Cite as: http://hdl.handle.net/21.11116/0000-0005-1FB3-F
Abstract
In April 2019, the Event Horizon Telescope (EHT) collaboration revealed the first image of the candidate supermassive black hole (SMBH) at the centre of the giant elliptical galaxy Messier 87 (M87). This event-horizon-scale image shows a ring of glowing plasma with a dark patch at the centre, which is interpreted as the shadow of the black hole. This breakthrough result, which represents a powerful confirmation of Einstein’s theory of gravity, or general relativity, was made possible by assembling a global network of radio telescopes operating at millimetre wavelengths that for the first time included the Atacama Large Millimeter/ submillimeter Array (ALMA). The addition of ALMA as an anchor station has enabled a giant leap forward by increasing the sensitivity limits of the EHT by an order of magnitude, effectively turning it into an imaging array.

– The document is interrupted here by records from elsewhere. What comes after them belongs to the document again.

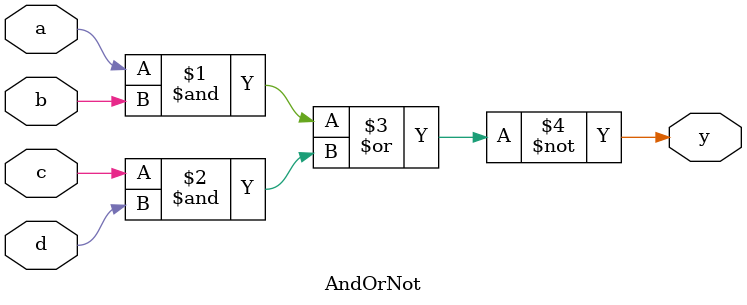
<source format=v>
`timescale 1ns / 1ps
module AndOrNot(
		input a,
		input b,
		input c,
		input d,
		output reg y
    );
	 
	 assign y = ~((a&b)|(c&d));
endmodule

</source>
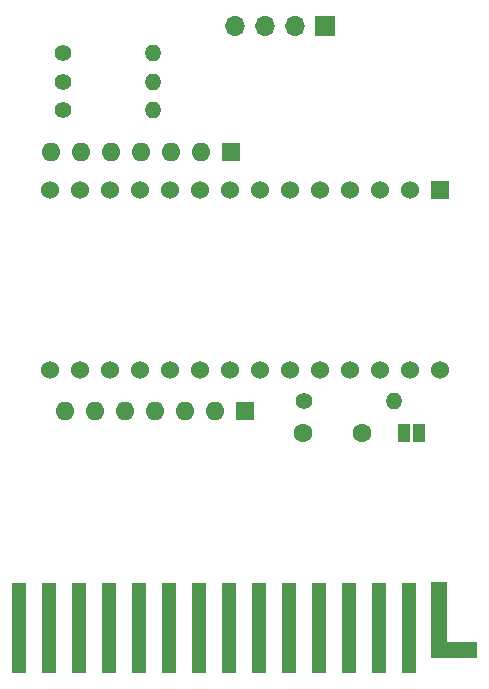
<source format=gts>
G04 #@! TF.GenerationSoftware,KiCad,Pcbnew,(5.1.8)-1*
G04 #@! TF.CreationDate,2021-12-18T01:10:41-08:00*
G04 #@! TF.ProjectId,ensoniq-cartridge,656e736f-6e69-4712-9d63-617274726964,rev?*
G04 #@! TF.SameCoordinates,Original*
G04 #@! TF.FileFunction,Soldermask,Top*
G04 #@! TF.FilePolarity,Negative*
%FSLAX46Y46*%
G04 Gerber Fmt 4.6, Leading zero omitted, Abs format (unit mm)*
G04 Created by KiCad (PCBNEW (5.1.8)-1) date 2021-12-18 01:10:41*
%MOMM*%
%LPD*%
G01*
G04 APERTURE LIST*
%ADD10R,1.524000X1.524000*%
%ADD11C,1.524000*%
%ADD12O,1.400000X1.400000*%
%ADD13C,1.400000*%
%ADD14C,1.600000*%
%ADD15C,0.100000*%
%ADD16R,1.270000X7.620000*%
%ADD17R,1.000000X1.500000*%
%ADD18O,1.700000X1.700000*%
%ADD19R,1.700000X1.700000*%
%ADD20R,1.600000X1.600000*%
%ADD21O,1.600000X1.600000*%
G04 APERTURE END LIST*
D10*
X137833100Y-92468700D03*
D11*
X135293100Y-92468700D03*
X132753100Y-92468700D03*
X130213100Y-92468700D03*
X127673100Y-92468700D03*
X125133100Y-92468700D03*
X122593100Y-92468700D03*
X120053100Y-92468700D03*
X117513100Y-92468700D03*
X114973100Y-92468700D03*
X112433100Y-92468700D03*
X109893100Y-92468700D03*
X107353100Y-92468700D03*
X104813100Y-92468700D03*
X104813100Y-107708700D03*
X107353100Y-107708700D03*
X109893100Y-107708700D03*
X112433100Y-107708700D03*
X114973100Y-107708700D03*
X117513100Y-107708700D03*
X120053100Y-107708700D03*
X122593100Y-107708700D03*
X125133100Y-107708700D03*
X127673100Y-107708700D03*
X130213100Y-107708700D03*
X132753100Y-107708700D03*
X135293100Y-107708700D03*
X137833100Y-107708700D03*
D12*
X113538000Y-83312000D03*
D13*
X105918000Y-83312000D03*
D12*
X113538000Y-80899000D03*
D13*
X105918000Y-80899000D03*
D12*
X113538000Y-85725000D03*
D13*
X105918000Y-85725000D03*
D14*
X131288800Y-113080800D03*
X126288800Y-113080800D03*
D15*
G36*
X138439755Y-125680961D02*
G01*
X138449134Y-125683806D01*
X138457779Y-125688427D01*
X138465355Y-125694645D01*
X138471573Y-125702221D01*
X138476194Y-125710866D01*
X138479039Y-125720245D01*
X138480000Y-125730000D01*
X138480000Y-130760000D01*
X140970000Y-130760000D01*
X140979755Y-130760961D01*
X140989134Y-130763806D01*
X140997779Y-130768427D01*
X141005355Y-130774645D01*
X141011573Y-130782221D01*
X141016194Y-130790866D01*
X141019039Y-130800245D01*
X141020000Y-130810000D01*
X141020000Y-132080000D01*
X141019039Y-132089755D01*
X141016194Y-132099134D01*
X141011573Y-132107779D01*
X141005355Y-132115355D01*
X140997779Y-132121573D01*
X140989134Y-132126194D01*
X140979755Y-132129039D01*
X140970000Y-132130000D01*
X137160000Y-132130000D01*
X137150245Y-132129039D01*
X137140866Y-132126194D01*
X137132221Y-132121573D01*
X137124645Y-132115355D01*
X137118427Y-132107779D01*
X137113806Y-132099134D01*
X137110961Y-132089755D01*
X137110000Y-132080000D01*
X137110000Y-125730000D01*
X137110961Y-125720245D01*
X137113806Y-125710866D01*
X137118427Y-125702221D01*
X137124645Y-125694645D01*
X137132221Y-125688427D01*
X137140866Y-125683806D01*
X137150245Y-125680961D01*
X137160000Y-125680000D01*
X138430000Y-125680000D01*
X138439755Y-125680961D01*
G37*
D16*
X135255000Y-129540000D03*
X132715000Y-129540000D03*
X130175000Y-129540000D03*
X127635000Y-129540000D03*
X125095000Y-129540000D03*
X122555000Y-129540000D03*
X120015000Y-129540000D03*
X117475000Y-129540000D03*
X114935000Y-129540000D03*
X112395000Y-129540000D03*
X109855000Y-129540000D03*
X107315000Y-129540000D03*
X104775000Y-129540000D03*
X102235000Y-129540000D03*
D12*
X133959600Y-110388400D03*
D13*
X126339600Y-110388400D03*
D17*
X134793200Y-113080800D03*
X136093200Y-113080800D03*
D18*
X120548400Y-78587600D03*
X123088400Y-78587600D03*
X125628400Y-78587600D03*
D19*
X128168400Y-78587600D03*
D20*
X121386600Y-111201200D03*
D21*
X118846600Y-111201200D03*
X116306600Y-111201200D03*
X113766600Y-111201200D03*
X111226600Y-111201200D03*
X108686600Y-111201200D03*
X106146600Y-111201200D03*
X104902000Y-89306400D03*
X107442000Y-89306400D03*
X109982000Y-89306400D03*
X112522000Y-89306400D03*
X115062000Y-89306400D03*
X117602000Y-89306400D03*
D20*
X120142000Y-89306400D03*
M02*

</source>
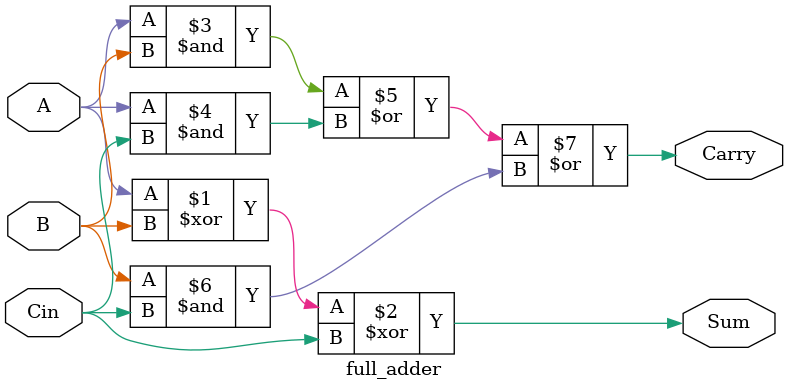
<source format=v>
module full_adder(
    input A,
    input B,
    input Cin,
    output Sum,
    output Carry
    );
   
    assign Sum = (A ^ B ^ Cin);
    assign Carry = ((A & B) | (A & Cin) | (B & Cin));
endmodule

</source>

The published image demonstrates that it is now possible to directly study the event horizon shadows of SMBHs via electromagnetic radiation, thereby transforming this elusive frontier from a mathematical concept into an astrophysical reality. The expansion of the array over the next few years will include new stations on different continents — and eventually satellites in space. This will provide progressively sharper and higher-fidelity images of SMBH candidates, and potentially even movies of the hot plasma orbiting around SMBHs. These improvements will shed light on the processes of black hole accretion and jet formation on event-horizon scales, thereby enabling more precise tests of general relativity in the truly strong field regime.